Though Cordeu is the sole live performer of this show - enigmatically garbed for most of the show in a white hazmat suit, looking as though she’s stepped off the set of Silent Witness - the presence of her family is keenly felt through the use of the cassette recordings. Carefully handling each cassette with the respect of an ancient artefact, the fragments of Cordeu’s family’s lives are pieced together as she plays each tape in the cassette players that scatter the stage. Though non-Spanish speakers like myself may not understand the details of certain recordings, Cordeu’s verbal translations and the captions projected on the back of the stage offer a glimpse into this highly personal world, bringing particular imagery back to the fore again and again. Even without understanding the exact words or phrases, the characters and personalities of Cordeu’s family shine through in the recordings, painting a rich picture of their inner lives.

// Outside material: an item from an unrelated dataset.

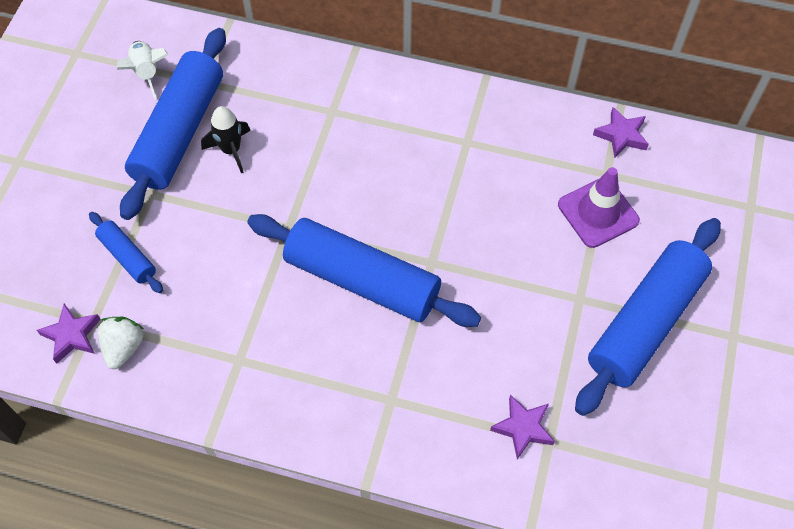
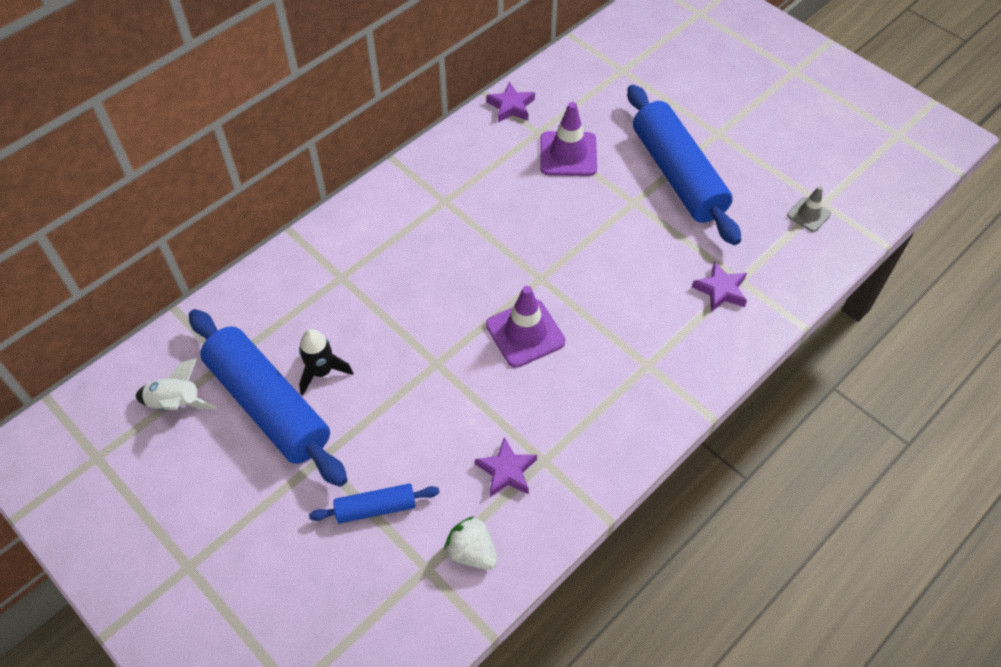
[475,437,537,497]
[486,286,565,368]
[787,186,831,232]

The flow of this piece is somewhat lyrical in the way it meanders and ebbs. There is looseness to the way time and space are handled in this narrative, bringing the ephemeral nature of living memory to the structure of the show. Indeed, the complexity of the execution of this narrative is masterful as Cordeu interacts with the recordings of her inherited history - this is a show impressive both in its technical elements and performance.
Florencia Cordeu’s flare for comedy is charmingly showcased as she brings the light to a narrative that could easily be very heavy. Yet, the comedy highlights the moments of pathos, making this an emotionally impacting piece of theatre.
Autoreverse is playing at the Battersea Arts Centre until February 22nd 2020.